Director Joseph Losey found it difficult to work with Monica Vitti (Modesty Blaise), as she would invariably be accompanied onto the set by Director Michelangelo Antonioni, in whose movies she had become famous. Antonioni would often whisper suggestions to her, and she would take direction from him rather than Losey. Eventually, Losey asked Antonioni, whom he greatly admired, to keep away from the studios during filming. Antonioni complied.

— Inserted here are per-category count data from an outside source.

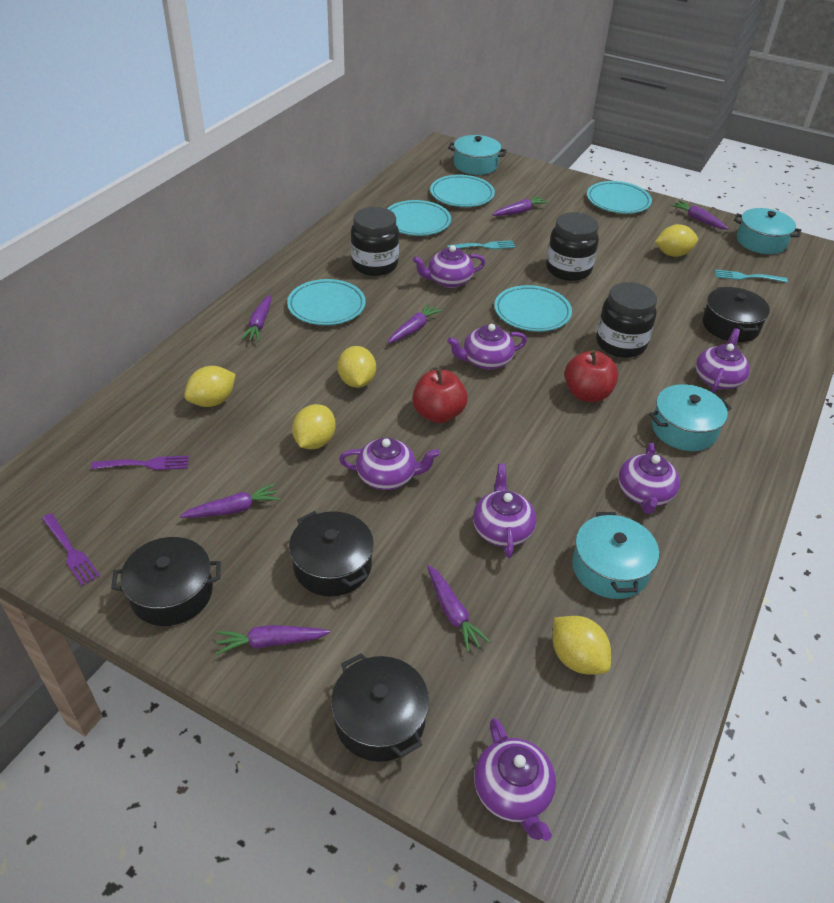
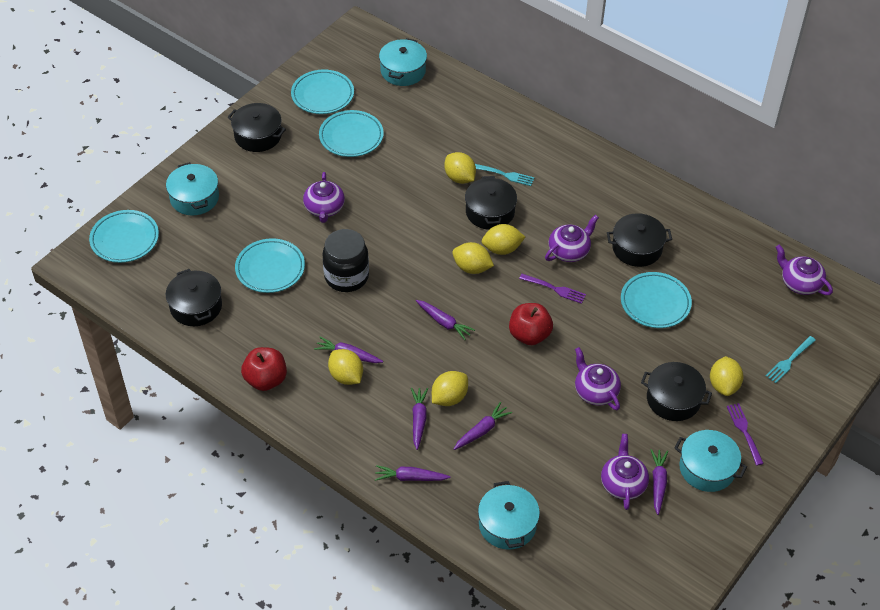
black jar: 3 -> 1
black pot: 4 -> 5
purple carrot: 7 -> 6
purple teapot: 7 -> 5
yellow lemon: 5 -> 6

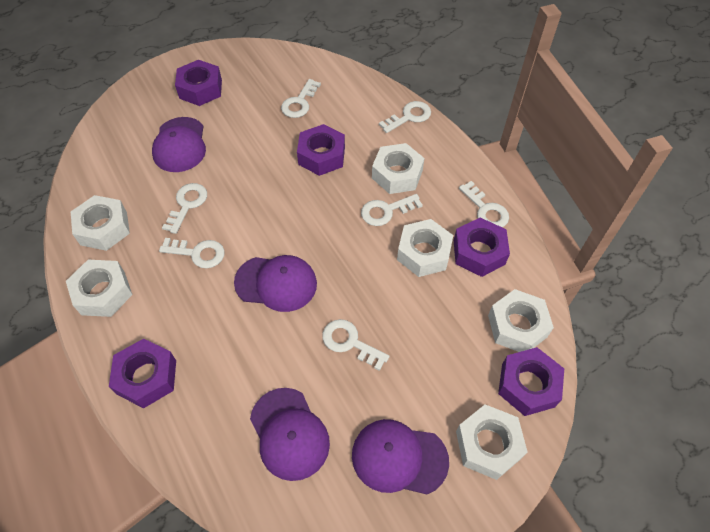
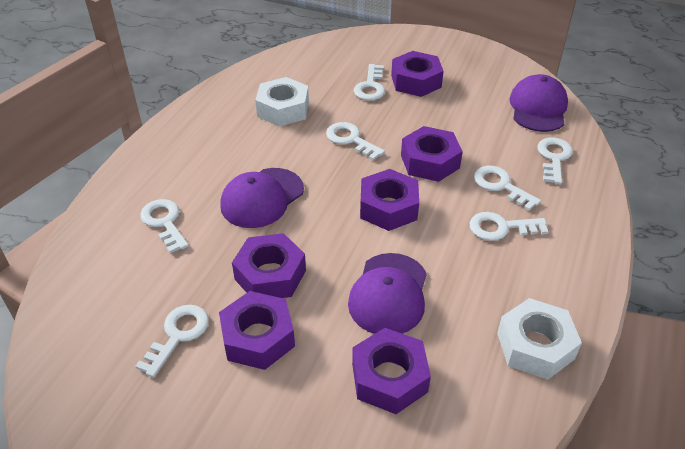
purple cap: 4 -> 3
purple nut: 5 -> 6
white nut: 6 -> 2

Peter O'Donnell complains that of his original screenplay, only one line remains: "What do you know about Wilberforce?" However, he accepted the invitation to write a novelization of this movie. The book, based upon O'Donnell's original screenplay rather than this movie, was a huge success and spawned a series of best-selling novels until 1996. [Despite the popularity of this anecdote, one does have to point out, prosaically, that the line quoted does not, in fact, appear in the film].
Although Sir Dirk Bogarde (Gabriel) was very complimentary about Monica Vitti (Modesty Blaise) when this movie was being made, he also claimed, in a radio interview of twenty-five years or so later, that she was the only one of his leading ladies he had disliked, saying that she was "beastly".
Terence Stamp turned down Alfie (1966) to make this movie. His friend and former flatmate, Sir Michael Caine, made the role his own, won his first Oscar nomination, and embarked on a major international career due to its huge success.
About a year before this movie premiered, Peter O'Donnell wrote a novelization of his draft of the screenplay. This novel was called "Modesty Blaise", and the book was successful critically and commercially and led O'Donnell to write a series of "Modesty Blaise" novels alongside the comic strips that continued for thirty years.